• SUPPLIED TEXT
# Site insurance AND home insurance?



## dos29 (14 May 2010)

Looking for a little knowledge from self builders. 
If getting site insurance, do you still need home and contents insurance for a mortgage?


----------



## mathepac (14 May 2010)

You need site, employer's and public liability insurance for the construction phase.

You do not require contents insurance for a mortgage.

You need to insure for rebuilding and rubble clearance costs for  your mortgage insurance. Download the SCS  Guide to House Rebuilding Insurance 2010 from here : http://www.scs.ie/home


----------



## dos29 (14 May 2010)

Great help. Thanks very much!


----------



## sse (15 May 2010)

dos29 said:


> Great help. Thanks very much!



post deleted


----------



## dos29 (16 May 2010)

Gotcha. I got a quote from Frost Insurance for 1050ish which seems very reasonable and seems to cover just about everything.
I was unsure because of what AIB was saying- "Need to have home and contents insurance in place before getting the mortgage." Even though the mortgage rep knows we are doing self build? It didn't twig with me then, but I must clarify the next time.
Thanks for the help.


----------



## peteb (16 May 2010)

SSE, you're wrong.  A contractor all risks policy only covers the buildings being worked on.  A selfbuild policy should do trick if you are using direct labour.


----------



## sse (17 May 2010)

Sorry if I've got the terminology wrong but I thought the CAR policy covers plant hire etc. too. You're right though, a selfbuild policy is a better term to use.

SSE


----------



## sse (17 May 2010)

dos29 said:


> Gotcha. I got a quote from Frost Insurance for 1050ish which seems very reasonable and seems to cover just about everything.

• PROBLEMS TO SOLVE
1. In the thread on site and home insurance, reproduce word for word the passage that begins with "## peteb (16" and ends with "term to use.".
2. Continue the forum thread on self-build site insurance from the point where it stops.

• DATASET EXCERPTS
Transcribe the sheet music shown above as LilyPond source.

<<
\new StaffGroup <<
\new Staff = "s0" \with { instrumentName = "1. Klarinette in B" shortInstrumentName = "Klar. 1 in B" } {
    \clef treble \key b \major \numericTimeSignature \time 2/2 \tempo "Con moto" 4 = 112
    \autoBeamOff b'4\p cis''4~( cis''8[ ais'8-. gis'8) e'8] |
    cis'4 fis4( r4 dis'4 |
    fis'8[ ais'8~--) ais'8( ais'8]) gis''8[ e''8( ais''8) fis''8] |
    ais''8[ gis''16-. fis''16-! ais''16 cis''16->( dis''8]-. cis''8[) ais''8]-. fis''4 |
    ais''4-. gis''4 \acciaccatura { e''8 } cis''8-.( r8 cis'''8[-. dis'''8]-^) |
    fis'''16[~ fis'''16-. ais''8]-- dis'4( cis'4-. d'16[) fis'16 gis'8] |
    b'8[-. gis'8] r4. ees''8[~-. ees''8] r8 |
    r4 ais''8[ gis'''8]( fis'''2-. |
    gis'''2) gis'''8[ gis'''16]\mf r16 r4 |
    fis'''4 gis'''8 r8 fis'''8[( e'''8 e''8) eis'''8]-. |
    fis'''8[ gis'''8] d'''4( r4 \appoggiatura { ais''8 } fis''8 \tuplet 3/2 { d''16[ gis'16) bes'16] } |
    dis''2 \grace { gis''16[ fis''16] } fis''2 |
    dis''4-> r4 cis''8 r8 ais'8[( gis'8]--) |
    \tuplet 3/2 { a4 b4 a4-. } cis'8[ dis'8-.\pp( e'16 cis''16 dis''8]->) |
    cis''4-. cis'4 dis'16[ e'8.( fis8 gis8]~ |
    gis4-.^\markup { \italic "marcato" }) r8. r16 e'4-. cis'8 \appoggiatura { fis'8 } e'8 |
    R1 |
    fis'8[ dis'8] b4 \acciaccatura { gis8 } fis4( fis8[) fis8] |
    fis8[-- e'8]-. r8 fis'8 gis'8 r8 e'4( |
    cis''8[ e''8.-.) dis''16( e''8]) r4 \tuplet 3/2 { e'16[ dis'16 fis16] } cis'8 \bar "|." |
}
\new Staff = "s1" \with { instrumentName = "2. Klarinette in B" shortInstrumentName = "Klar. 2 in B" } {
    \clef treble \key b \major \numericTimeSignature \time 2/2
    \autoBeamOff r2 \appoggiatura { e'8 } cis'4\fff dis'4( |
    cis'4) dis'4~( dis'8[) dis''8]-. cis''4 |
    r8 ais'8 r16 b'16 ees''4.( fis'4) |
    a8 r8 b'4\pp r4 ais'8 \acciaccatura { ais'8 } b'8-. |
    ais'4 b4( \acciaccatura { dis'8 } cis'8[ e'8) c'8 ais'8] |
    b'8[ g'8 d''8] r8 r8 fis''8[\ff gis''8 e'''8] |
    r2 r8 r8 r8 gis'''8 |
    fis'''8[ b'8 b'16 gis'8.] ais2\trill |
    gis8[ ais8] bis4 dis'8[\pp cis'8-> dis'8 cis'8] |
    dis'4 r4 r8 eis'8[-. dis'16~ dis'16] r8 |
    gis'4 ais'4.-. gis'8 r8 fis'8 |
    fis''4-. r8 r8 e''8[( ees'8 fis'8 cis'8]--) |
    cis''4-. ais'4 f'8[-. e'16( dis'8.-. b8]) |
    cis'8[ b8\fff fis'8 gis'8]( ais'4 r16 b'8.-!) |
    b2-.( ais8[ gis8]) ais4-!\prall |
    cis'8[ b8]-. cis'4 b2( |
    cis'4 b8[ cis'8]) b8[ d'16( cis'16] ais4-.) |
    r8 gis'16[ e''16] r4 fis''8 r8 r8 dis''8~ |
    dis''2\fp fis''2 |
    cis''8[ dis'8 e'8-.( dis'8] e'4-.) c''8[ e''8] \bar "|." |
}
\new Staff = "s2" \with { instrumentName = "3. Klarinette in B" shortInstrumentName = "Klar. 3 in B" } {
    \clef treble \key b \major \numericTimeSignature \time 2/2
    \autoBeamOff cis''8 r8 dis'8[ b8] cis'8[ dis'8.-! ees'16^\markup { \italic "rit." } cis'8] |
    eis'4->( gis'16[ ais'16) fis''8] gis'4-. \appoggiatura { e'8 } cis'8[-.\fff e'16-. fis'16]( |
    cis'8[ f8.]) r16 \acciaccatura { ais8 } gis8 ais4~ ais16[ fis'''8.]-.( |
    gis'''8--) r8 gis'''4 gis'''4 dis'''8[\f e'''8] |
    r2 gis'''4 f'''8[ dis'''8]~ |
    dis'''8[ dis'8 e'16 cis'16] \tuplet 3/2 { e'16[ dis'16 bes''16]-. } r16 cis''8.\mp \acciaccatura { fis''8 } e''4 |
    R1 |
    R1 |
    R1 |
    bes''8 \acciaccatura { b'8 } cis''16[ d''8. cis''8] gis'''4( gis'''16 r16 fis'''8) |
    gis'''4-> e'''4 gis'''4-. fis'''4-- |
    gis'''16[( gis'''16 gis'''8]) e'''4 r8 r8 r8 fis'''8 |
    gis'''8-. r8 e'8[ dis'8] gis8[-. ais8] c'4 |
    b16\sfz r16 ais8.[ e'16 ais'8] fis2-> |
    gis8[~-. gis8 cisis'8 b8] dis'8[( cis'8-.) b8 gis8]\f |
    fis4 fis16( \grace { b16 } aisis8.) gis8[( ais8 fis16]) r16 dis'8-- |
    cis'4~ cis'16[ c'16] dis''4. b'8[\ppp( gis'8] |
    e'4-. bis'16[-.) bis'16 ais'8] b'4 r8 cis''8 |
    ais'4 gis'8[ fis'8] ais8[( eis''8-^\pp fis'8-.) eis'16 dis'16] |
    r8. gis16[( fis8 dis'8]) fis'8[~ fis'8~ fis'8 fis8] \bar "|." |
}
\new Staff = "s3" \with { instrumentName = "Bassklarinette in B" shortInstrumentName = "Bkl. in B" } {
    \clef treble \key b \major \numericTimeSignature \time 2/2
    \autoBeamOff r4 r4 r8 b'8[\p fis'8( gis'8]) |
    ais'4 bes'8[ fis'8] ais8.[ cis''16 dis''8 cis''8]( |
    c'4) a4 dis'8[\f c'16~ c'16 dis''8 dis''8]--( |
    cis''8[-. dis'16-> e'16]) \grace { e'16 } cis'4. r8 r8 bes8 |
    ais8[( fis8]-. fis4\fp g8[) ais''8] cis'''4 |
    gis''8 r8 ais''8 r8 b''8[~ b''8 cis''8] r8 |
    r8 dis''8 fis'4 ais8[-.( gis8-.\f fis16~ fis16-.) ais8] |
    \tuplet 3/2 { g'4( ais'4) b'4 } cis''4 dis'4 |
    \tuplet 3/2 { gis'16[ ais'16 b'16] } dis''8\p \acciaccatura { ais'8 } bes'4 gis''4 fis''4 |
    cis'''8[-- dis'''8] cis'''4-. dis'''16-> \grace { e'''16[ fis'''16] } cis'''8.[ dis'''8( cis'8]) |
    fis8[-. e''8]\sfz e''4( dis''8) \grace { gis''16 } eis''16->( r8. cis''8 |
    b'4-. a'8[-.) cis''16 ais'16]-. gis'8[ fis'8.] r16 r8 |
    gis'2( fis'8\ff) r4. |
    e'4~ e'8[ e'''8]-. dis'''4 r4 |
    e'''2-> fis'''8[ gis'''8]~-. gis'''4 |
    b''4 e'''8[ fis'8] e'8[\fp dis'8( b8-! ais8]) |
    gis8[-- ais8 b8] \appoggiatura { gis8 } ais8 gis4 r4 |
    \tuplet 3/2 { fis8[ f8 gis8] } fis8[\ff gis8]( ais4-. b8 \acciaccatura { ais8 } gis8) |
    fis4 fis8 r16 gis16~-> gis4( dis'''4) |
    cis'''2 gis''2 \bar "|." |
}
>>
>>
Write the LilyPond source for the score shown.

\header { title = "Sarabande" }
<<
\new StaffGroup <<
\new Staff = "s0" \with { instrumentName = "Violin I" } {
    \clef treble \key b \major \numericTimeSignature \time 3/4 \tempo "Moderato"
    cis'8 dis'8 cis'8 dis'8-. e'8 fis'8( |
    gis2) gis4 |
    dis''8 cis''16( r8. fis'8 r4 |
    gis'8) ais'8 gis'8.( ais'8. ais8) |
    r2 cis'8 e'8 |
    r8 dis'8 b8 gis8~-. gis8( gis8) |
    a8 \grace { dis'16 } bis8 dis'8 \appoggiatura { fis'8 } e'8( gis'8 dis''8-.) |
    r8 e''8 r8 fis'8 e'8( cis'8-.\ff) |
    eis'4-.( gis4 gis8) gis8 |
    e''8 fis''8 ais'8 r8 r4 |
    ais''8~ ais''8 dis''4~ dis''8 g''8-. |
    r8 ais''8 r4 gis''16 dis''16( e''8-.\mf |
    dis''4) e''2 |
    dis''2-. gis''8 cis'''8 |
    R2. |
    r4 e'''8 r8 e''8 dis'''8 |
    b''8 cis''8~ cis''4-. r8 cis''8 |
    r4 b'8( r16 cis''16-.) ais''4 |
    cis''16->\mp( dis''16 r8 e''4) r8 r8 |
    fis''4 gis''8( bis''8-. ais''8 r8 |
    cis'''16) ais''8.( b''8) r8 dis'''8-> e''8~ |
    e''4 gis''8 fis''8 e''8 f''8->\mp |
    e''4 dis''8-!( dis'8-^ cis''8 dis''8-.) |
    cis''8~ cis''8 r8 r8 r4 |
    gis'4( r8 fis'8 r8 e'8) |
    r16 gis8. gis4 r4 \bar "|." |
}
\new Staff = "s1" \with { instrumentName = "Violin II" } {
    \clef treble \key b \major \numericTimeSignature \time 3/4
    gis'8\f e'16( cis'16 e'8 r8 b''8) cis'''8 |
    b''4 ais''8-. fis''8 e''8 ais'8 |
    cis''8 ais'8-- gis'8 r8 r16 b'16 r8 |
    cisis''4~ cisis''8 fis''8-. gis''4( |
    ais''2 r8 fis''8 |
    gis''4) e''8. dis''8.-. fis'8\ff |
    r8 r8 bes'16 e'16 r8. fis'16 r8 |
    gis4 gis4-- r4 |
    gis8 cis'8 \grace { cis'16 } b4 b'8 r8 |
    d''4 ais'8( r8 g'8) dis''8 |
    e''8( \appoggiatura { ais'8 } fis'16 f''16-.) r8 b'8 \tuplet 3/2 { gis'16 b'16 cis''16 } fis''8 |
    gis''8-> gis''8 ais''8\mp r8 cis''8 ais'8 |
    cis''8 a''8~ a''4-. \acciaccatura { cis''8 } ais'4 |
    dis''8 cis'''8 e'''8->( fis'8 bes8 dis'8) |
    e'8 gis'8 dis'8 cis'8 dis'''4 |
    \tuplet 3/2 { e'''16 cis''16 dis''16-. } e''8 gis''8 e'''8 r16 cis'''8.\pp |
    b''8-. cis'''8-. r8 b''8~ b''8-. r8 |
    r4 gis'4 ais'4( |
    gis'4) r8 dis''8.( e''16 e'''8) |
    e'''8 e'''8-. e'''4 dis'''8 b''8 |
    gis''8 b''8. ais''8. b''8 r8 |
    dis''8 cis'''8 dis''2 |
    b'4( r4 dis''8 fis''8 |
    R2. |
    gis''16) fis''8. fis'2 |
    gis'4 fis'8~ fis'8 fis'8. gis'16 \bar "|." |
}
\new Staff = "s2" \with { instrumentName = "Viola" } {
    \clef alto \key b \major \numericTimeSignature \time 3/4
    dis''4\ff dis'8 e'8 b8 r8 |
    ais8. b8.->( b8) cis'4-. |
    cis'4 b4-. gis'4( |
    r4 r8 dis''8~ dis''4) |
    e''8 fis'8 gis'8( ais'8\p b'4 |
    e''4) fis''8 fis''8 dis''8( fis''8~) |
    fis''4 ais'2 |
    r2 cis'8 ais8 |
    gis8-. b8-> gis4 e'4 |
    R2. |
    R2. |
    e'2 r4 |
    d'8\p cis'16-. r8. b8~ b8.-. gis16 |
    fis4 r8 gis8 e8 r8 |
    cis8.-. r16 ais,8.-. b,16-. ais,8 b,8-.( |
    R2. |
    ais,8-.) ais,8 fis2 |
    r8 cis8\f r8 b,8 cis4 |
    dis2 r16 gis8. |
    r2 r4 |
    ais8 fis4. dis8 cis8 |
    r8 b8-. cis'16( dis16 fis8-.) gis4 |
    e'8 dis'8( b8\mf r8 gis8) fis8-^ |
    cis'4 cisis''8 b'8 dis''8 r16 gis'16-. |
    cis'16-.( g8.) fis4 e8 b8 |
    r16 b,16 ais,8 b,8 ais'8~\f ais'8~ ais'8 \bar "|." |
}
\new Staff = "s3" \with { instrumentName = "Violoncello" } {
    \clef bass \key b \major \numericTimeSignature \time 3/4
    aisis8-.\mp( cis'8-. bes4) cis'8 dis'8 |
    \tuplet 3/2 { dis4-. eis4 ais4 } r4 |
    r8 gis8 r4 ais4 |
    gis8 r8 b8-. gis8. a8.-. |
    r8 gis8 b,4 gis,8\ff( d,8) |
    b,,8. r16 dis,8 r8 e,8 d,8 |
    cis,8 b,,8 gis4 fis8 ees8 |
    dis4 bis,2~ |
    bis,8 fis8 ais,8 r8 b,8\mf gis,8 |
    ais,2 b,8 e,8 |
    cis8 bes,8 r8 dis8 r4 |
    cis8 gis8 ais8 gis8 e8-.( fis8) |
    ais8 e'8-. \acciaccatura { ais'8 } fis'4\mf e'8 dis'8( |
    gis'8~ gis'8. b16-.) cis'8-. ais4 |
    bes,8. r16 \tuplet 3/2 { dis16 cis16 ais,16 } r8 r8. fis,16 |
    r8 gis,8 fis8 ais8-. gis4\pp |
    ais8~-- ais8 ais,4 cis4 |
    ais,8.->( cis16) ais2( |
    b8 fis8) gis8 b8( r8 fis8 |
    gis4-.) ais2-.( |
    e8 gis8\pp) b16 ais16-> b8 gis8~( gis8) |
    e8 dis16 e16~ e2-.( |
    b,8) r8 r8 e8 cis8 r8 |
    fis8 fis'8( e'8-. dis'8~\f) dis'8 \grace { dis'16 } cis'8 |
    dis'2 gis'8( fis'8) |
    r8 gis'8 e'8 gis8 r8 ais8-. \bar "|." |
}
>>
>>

• RESPONSES BY TASK
1.
## peteb (16 May 2010)

SSE, you're wrong.  A contractor all risks policy only covers the buildings being worked on.  A selfbuild policy should do trick if you are using direct labour.


----------



## sse (17 May 2010)

Sorry if I've got the terminology wrong but I thought the CAR policy covers plant hire etc. too. You're right though, a selfbuild policy is a better term to use.

2.
> I was unsure because of what AIB was saying- "Need to have home and contents insurance in place before getting the mortgage." Even though the mortgage rep knows we are doing self build? It didn't twig with me then, but I must clarify the next time.
> Thanks for the help.



Some of the companies let you convert the selfbuild policy to buildings insurance if you finish before the end of the policy. Might be worth checking with them?

SSE


----------



## dos29 (17 May 2010)

sse said:


> Some of the companies let you convert the selfbuild policy to buildings insurance if you finish before the end of the policy. Might be worth checking with them?
> 
> SSE


 
I'll definately check that out. Thanks for the heads up.


----------



## Lemlin (20 May 2010)

dos29 said:


> Gotcha. I got a quote from Frost Insurance for 1050ish which seems very reasonable and seems to cover just about everything.
> I was unsure because of what AIB was saying- "Need to have home and contents insurance in place before getting the mortgage." Even though the mortgage rep knows we are doing self build? It didn't twig with me then, but I must clarify the next time.
> Thanks for the help.


 
Frost were 1500 for two years cover on my 3000 square foot build. It was the best quote I got.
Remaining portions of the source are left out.